Mitch Speers's Blog
Why activated readers are more valuable
When you’re pitching your website to a prospective advertiser, do you trot out the BPA/ABC statement, the email list size, pageviews per month, or another traditional measure of reach or demographics? If so, you might be missing some business from marketers looking to target prospects who are actively educating themselves on a particular topic. These readers are more than engaged, they are "activated", on a mission to learn about a specific product or service. If you can prove you have readers who are activated on a particular topic or brand, you have a compelling hook for an advertising pitch.
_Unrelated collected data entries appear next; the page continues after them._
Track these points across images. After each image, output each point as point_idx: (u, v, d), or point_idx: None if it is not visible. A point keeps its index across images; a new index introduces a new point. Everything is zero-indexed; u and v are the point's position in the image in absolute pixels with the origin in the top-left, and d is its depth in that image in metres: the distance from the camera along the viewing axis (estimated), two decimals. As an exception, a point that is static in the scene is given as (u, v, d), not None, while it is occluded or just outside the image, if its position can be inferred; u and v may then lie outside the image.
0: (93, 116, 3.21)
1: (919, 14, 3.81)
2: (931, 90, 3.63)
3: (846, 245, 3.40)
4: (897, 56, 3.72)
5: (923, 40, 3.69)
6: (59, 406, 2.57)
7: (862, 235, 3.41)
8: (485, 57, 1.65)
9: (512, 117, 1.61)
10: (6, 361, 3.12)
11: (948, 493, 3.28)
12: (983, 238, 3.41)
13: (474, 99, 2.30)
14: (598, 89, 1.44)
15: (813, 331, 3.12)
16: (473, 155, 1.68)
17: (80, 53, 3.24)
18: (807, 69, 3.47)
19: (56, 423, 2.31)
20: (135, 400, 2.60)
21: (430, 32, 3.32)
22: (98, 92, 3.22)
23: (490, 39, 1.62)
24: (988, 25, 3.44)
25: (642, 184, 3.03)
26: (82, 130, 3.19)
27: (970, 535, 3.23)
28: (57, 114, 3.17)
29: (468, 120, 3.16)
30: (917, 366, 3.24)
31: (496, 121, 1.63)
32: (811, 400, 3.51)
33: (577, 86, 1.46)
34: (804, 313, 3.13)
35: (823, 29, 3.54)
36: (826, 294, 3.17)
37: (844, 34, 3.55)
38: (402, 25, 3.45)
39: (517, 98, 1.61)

Measuring the "activated" reader
For advertisers who want to target prospects who are "in market" for their product or service, seeing proof of that purchase intent can be compelling. Ed Bardwell, CEO of Dallas-based agency Nimble Worldwide, says “Today, the fact that you have an audience of a particular demographic profile is less relevant than an audience a third of that size that has verifiable engagement with a brand in the last 30 days.” It’s great that your readers are 20,000 senior engineers who specify a class of equipment that the advertiser sells. It’s much more compelling that 500 of those have read an article or downloaded a whitepaper about that class of equipment in the past 30 days. This is pretty easy information to deliver from your web analytics package.
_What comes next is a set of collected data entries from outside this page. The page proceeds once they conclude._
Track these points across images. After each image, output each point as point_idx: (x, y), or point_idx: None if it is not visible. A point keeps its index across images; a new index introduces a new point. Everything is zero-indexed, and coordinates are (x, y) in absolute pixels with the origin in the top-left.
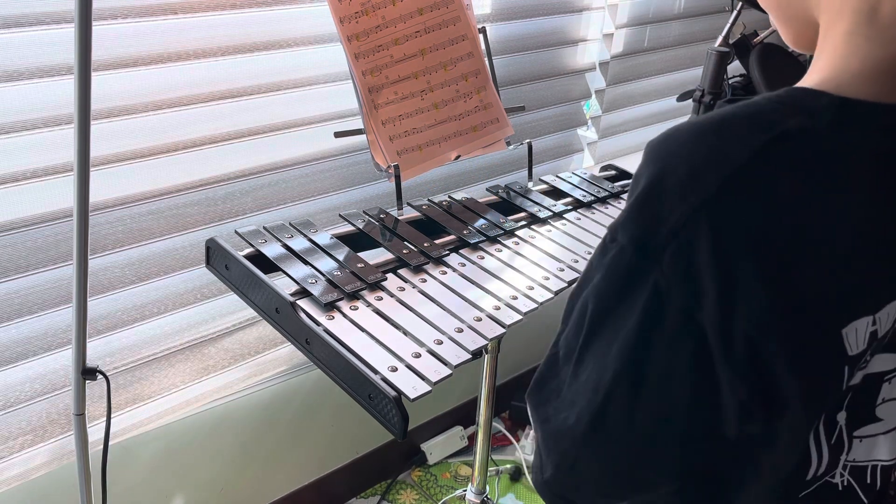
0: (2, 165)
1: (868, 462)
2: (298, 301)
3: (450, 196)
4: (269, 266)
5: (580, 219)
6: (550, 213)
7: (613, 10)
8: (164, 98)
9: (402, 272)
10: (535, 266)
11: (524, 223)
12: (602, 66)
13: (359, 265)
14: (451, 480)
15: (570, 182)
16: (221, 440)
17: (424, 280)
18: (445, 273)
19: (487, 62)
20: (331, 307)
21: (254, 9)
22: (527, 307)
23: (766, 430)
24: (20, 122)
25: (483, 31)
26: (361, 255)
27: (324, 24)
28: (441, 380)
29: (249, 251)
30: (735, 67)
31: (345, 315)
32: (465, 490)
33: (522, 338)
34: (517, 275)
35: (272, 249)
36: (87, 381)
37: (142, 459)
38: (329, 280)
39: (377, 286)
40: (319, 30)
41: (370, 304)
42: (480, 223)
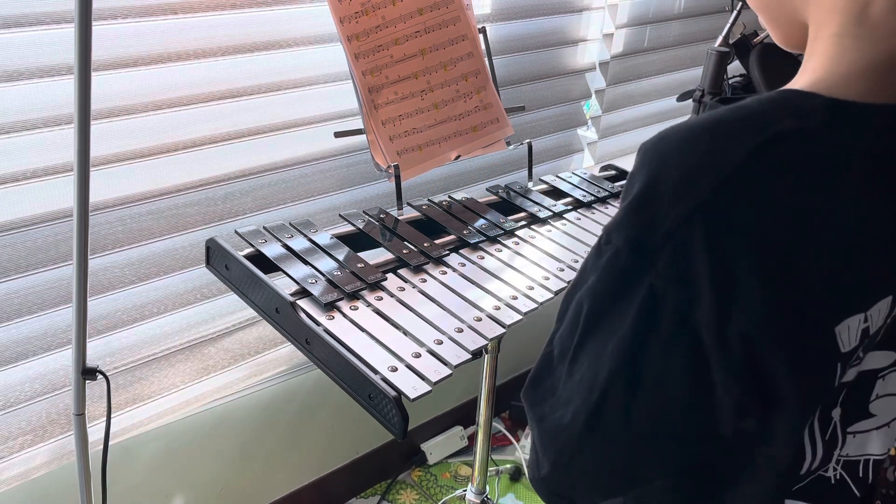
0: (2, 165)
1: (860, 456)
2: (298, 301)
3: (450, 196)
4: (269, 266)
5: (580, 219)
6: (550, 213)
7: (613, 10)
8: (164, 98)
9: (402, 272)
10: (535, 266)
11: (524, 223)
12: (602, 66)
13: (359, 265)
14: (451, 480)
15: (570, 182)
16: (221, 440)
17: (424, 280)
18: (445, 273)
19: (487, 62)
20: (331, 307)
21: (254, 9)
22: (527, 307)
23: (762, 427)
24: (20, 122)
25: (483, 31)
26: (361, 255)
27: (324, 24)
28: (441, 380)
29: (249, 251)
30: (735, 67)
31: (345, 315)
32: (465, 490)
33: (522, 338)
34: (517, 275)
35: (272, 249)
36: (87, 381)
37: (142, 459)
38: (329, 280)
39: (377, 286)
40: (319, 30)
41: (370, 304)
42: (480, 223)
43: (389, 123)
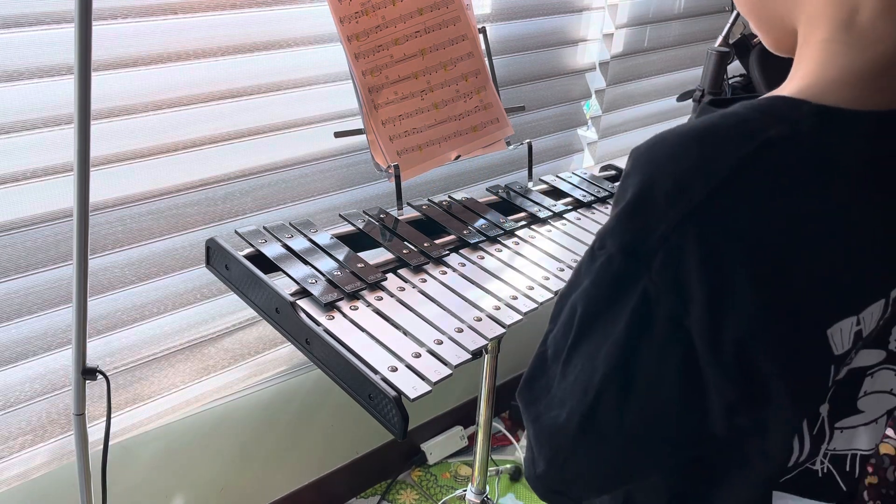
0: (2, 165)
1: (848, 451)
2: (298, 301)
3: (450, 196)
4: (269, 266)
5: (580, 219)
6: (550, 213)
7: (613, 10)
8: (164, 98)
9: (402, 272)
10: (535, 266)
11: (524, 223)
12: (602, 66)
13: (359, 265)
14: (451, 480)
15: (570, 182)
16: (221, 440)
17: (424, 280)
18: (445, 273)
19: (487, 62)
20: (331, 307)
21: (254, 9)
22: (527, 307)
23: (755, 428)
24: (20, 122)
25: (483, 31)
26: (361, 255)
27: (324, 24)
28: (441, 380)
29: (249, 251)
30: (735, 67)
31: (345, 315)
32: (465, 490)
33: (522, 338)
34: (517, 275)
35: (272, 249)
36: (87, 381)
37: (142, 459)
38: (329, 280)
39: (377, 286)
40: (319, 30)
41: (370, 304)
42: (480, 223)
43: (389, 123)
So, when you’re pitching a prospective advertiser who is demanding a compelling reason to choose you over your competitor, prove to them that you can deliver “activated” readers. Even for a branding campaign, getting in front of the most engaged and purchase-ready prospects is going to generate better results for an advertiser. This is a little more effort to get at than basic traffic, list size or circ data, but the potential payoff is big. It can be as simple as looking at your analytics results and typing in a term to filter by. I filtered our content by "iPad" in the example below:

To most marketers, being able to see this kind of information, like a 4:33 average time on page, is a lot more compelling than the usual demographic profile of your "typical" site visitor. To demonstrate engagement, highlight metrics such as time on page, pageviews per session, site visit frequency, or even volume of comments. Then work with the advertiser to be sure he has a campaign that can really leverage these activated prospects. Drew Neisser, CEO of NY digital agency Renegade, says "...sites that have highly engaged readership often have poor click through rates since the reader simply doesn’t want to leave the page. This phenomenon is not limited to online, direct response TV experts have long known that low involvement late night TV is often the easiest place to get higher response rates." So it's likely that a banner campaign won't deliver the results that an advertiser who wants your most engaged reders is looking for.
The fact is, there is no "standard" measure of an engaged or activated reader yet. That's both a challenge and an opportunity for publishers. Why not be the one defining the term in your marketplace?